Data provided:
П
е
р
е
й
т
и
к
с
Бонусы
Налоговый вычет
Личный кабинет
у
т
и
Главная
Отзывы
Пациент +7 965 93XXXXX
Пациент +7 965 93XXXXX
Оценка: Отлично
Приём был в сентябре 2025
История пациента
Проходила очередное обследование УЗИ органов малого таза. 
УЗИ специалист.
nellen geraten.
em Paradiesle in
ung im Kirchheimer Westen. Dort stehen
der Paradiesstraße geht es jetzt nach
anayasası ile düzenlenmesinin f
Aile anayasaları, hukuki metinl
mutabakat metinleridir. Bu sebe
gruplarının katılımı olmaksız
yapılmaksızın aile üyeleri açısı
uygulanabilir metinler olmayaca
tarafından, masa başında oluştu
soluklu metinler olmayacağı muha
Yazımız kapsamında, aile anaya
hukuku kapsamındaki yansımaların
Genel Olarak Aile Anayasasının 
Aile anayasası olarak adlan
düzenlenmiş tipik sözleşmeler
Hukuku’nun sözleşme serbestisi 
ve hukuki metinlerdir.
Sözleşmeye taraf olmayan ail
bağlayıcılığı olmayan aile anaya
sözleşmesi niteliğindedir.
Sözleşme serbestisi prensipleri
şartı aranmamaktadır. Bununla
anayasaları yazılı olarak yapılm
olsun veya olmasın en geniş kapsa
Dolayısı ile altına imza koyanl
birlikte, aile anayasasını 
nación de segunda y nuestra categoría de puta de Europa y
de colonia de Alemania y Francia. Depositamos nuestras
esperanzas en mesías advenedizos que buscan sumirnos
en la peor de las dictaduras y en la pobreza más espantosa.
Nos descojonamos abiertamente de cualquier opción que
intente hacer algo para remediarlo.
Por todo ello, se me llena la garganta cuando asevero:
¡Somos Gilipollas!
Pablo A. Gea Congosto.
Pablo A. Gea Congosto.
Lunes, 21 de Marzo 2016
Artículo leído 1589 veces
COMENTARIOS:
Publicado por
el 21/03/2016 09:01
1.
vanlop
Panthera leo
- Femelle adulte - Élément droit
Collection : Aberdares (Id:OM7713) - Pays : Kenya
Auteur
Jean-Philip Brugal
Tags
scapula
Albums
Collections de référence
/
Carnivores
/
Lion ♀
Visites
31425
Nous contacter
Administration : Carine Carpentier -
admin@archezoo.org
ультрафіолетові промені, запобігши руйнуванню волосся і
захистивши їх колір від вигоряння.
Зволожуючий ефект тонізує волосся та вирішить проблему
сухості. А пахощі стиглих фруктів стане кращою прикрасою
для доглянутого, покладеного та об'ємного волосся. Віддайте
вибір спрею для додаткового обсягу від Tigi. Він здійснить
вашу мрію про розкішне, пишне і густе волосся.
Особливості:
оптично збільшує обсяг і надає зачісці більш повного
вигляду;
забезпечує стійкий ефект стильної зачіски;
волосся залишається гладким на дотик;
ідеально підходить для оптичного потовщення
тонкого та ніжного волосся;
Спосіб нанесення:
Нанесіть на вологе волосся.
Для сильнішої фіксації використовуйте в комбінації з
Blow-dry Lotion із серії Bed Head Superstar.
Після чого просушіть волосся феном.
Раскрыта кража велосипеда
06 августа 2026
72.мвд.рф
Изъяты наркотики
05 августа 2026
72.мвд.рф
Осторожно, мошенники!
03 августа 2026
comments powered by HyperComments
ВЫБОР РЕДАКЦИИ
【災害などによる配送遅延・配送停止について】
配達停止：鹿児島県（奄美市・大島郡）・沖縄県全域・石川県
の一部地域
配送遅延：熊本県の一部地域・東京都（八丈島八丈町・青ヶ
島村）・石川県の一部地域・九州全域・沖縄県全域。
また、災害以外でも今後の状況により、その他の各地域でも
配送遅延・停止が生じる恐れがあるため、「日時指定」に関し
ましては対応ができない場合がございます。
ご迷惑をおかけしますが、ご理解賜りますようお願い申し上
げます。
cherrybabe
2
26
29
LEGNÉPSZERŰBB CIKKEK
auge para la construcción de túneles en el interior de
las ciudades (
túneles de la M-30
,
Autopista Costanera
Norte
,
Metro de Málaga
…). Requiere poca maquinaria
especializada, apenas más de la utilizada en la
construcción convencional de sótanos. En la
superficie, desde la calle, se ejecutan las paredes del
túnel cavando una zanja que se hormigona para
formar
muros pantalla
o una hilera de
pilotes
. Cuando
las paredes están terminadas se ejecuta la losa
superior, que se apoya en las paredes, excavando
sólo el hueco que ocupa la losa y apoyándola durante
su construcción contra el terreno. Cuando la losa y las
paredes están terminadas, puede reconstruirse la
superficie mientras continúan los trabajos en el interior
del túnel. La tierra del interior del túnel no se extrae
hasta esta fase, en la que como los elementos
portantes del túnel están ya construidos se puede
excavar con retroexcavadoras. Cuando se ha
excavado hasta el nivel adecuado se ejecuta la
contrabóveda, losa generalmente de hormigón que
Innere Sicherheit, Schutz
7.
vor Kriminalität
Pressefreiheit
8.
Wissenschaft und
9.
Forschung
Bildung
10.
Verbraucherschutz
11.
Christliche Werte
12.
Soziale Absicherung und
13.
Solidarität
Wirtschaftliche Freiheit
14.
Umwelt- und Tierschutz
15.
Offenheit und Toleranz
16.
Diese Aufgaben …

Exercise: Across the listing, how many lines contain "terminadas"? State the number and nothing else.

Solution for this exercise: 2